(Stored data entries)
--- BEGIN ---
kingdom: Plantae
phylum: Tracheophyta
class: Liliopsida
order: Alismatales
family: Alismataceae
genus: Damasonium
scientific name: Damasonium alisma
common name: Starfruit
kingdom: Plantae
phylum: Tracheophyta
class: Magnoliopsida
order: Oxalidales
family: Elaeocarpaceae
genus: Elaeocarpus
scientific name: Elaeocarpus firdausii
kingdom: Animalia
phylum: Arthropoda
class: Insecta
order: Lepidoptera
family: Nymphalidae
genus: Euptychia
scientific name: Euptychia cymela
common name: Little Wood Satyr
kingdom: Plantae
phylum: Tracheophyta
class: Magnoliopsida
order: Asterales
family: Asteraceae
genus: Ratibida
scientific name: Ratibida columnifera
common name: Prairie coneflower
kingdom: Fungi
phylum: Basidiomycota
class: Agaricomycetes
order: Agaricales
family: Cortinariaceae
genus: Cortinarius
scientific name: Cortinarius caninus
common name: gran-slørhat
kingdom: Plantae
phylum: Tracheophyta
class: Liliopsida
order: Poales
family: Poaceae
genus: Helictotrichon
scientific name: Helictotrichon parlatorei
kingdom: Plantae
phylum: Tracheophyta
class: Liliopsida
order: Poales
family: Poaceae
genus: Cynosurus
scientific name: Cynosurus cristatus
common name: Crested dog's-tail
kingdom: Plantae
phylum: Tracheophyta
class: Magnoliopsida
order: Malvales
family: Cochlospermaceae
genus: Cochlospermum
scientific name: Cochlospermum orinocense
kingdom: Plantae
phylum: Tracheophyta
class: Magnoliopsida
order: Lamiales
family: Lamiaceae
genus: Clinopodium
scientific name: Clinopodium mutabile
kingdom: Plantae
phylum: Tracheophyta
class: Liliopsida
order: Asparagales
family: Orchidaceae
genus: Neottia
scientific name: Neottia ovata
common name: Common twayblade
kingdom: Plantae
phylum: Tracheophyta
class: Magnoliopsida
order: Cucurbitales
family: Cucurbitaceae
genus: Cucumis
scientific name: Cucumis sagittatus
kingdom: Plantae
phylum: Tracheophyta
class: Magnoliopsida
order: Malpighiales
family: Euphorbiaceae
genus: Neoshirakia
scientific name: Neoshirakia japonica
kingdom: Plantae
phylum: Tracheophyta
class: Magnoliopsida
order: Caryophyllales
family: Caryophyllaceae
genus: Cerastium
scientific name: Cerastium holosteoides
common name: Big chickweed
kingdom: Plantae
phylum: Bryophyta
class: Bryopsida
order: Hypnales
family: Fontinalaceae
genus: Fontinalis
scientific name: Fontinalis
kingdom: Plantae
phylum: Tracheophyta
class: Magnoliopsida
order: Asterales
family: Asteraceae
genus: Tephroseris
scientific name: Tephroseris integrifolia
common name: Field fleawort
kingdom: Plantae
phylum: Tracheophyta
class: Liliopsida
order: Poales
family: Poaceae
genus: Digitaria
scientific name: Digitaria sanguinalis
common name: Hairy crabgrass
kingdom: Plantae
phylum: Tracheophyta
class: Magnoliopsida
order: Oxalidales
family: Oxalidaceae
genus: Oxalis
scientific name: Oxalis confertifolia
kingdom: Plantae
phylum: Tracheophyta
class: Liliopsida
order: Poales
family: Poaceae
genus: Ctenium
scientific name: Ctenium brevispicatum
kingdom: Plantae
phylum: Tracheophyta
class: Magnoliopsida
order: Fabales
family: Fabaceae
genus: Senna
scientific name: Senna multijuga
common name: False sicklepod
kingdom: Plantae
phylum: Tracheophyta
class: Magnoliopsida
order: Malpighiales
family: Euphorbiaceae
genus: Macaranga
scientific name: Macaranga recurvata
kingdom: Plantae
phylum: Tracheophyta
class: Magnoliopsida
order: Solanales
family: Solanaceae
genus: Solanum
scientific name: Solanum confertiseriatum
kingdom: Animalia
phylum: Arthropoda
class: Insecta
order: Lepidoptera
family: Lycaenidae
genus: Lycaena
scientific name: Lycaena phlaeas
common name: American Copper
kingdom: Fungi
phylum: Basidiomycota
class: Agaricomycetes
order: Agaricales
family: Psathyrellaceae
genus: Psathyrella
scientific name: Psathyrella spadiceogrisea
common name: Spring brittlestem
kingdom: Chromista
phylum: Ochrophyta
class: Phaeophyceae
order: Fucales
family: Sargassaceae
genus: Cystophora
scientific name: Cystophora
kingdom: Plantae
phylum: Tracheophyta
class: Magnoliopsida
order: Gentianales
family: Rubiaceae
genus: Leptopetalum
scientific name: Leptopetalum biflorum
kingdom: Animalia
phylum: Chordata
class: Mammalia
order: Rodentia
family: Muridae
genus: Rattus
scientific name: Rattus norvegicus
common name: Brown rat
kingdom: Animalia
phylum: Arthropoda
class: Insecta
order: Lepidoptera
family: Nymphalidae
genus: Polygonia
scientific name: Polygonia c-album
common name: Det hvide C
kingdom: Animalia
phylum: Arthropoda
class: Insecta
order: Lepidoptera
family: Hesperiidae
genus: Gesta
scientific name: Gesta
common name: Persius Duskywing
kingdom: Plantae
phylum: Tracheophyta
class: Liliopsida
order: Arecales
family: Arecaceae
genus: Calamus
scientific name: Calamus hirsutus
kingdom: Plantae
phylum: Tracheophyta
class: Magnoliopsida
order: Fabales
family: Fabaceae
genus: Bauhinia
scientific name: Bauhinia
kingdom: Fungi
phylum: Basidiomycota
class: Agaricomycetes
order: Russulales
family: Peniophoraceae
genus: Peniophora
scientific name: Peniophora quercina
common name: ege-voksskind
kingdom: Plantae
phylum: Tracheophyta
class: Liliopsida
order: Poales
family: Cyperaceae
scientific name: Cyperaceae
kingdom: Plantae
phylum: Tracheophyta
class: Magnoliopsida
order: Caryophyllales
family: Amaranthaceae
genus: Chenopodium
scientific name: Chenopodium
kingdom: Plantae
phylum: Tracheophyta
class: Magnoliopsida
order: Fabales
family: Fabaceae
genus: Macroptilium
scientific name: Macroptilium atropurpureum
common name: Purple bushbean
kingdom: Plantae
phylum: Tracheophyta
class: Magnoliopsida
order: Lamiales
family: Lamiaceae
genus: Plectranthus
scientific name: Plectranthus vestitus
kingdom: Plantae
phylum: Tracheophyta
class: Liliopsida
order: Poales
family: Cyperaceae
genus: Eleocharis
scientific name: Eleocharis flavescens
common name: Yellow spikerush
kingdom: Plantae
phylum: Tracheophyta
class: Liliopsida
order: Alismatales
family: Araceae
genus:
--- END ---
AIM OF THE TASK:
Quote word for word the lines above, starting with the first line and ending with the line containing "scientific name: Elaeocarpus firdausii", both included.

ANSWER TO THIS EXERCISE:
kingdom: Plantae
phylum: Tracheophyta
class: Liliopsida
order: Alismatales
family: Alismataceae
genus: Damasonium
scientific name: Damasonium alisma
common name: Starfruit
kingdom: Plantae
phylum: Tracheophyta
class: Magnoliopsida
order: Oxalidales
family: Elaeocarpaceae
genus: Elaeocarpus
scientific name: Elaeocarpus firdausii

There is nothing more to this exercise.